I don't want my very talented, and very expensive developers wasting time on waiting for projects to build, new versions to push to production, or code to checkout. If a fresh build takes much more than a 15 minutes to build, you have just lost thirty or more minutes to a game of foozball, a Starbucks run, or a YouTube foray.
So how do you deal with such things like usability, and performance requirements? Simple, engage in formal usability work and create formal requirements on performance that are monitored and enforced by your testing team.
A proper usability team cannot only design UI that can scale to multiple resolutions, but is actually usable by the end user. They can apply actual scientific research to solve usability problems. And you will get the added benefit of having wire frames that your developers will be able to rapidly develop with less iteration and confusion. A picture is worth a thousand words!
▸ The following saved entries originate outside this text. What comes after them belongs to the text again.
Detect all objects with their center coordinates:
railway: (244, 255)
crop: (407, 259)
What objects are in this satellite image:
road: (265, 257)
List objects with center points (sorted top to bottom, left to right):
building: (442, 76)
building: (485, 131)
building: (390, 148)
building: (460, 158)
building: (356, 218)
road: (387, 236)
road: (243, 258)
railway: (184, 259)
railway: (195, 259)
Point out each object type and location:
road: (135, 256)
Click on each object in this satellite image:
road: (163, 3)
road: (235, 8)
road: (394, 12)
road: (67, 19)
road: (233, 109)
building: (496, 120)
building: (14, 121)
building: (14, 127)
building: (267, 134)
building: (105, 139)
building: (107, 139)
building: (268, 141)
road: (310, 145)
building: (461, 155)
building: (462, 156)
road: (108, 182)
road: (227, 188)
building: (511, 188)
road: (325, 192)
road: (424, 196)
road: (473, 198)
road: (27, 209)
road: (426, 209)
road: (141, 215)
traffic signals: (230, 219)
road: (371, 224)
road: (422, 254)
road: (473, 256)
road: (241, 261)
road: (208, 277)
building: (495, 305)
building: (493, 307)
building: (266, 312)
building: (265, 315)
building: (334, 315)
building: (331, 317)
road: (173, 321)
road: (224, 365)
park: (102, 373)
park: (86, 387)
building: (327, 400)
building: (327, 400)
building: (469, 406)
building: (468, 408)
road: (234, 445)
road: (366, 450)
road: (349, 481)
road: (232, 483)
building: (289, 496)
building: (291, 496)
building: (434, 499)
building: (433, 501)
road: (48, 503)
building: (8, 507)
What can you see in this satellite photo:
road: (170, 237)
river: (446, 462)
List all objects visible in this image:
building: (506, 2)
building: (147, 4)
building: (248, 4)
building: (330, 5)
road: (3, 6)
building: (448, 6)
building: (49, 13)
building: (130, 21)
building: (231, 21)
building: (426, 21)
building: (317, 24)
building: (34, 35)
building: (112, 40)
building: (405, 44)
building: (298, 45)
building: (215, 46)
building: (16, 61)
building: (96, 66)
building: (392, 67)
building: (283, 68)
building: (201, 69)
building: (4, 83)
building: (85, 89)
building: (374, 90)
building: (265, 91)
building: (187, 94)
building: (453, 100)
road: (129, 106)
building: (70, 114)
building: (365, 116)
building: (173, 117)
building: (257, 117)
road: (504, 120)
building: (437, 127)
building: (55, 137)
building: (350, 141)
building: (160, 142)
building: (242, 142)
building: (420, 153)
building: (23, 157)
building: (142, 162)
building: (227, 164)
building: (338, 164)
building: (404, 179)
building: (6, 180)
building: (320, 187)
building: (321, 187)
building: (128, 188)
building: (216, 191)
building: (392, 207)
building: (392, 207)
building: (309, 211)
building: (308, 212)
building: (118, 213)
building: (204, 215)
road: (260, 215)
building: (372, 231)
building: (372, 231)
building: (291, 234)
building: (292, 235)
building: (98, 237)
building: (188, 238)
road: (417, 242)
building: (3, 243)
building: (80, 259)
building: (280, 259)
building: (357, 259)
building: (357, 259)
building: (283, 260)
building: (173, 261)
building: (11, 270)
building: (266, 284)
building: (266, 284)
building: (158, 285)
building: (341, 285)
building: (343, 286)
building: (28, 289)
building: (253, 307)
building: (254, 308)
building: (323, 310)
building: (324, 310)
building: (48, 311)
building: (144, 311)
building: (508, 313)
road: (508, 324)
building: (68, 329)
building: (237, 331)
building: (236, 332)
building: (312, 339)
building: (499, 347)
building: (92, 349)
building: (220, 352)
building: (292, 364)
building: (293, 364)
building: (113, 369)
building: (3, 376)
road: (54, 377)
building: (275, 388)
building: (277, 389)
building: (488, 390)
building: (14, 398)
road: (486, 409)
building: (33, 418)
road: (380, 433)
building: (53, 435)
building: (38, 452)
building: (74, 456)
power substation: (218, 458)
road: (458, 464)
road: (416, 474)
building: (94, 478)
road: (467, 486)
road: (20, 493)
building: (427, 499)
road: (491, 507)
This leaves only performance requirements that need to be tackled. Developers can follow requirements (no really they can!), especially when monitored by your testing team. The memory and processor usage, install size, and overall performance characteristics can be defined in the project requirements. The testing team can then apply tools and process to ensure that these are met, and log bugs if they are not.
An excellent testing team takes responsibility for the overall quality of the application, they don't just run test cases. This will mean they will ask questions like "All I did was log into the application and it is using 123 megs of RAM. Why is it so high?". Your testing team does look for memory and other resource leaks as part of their testing don't they?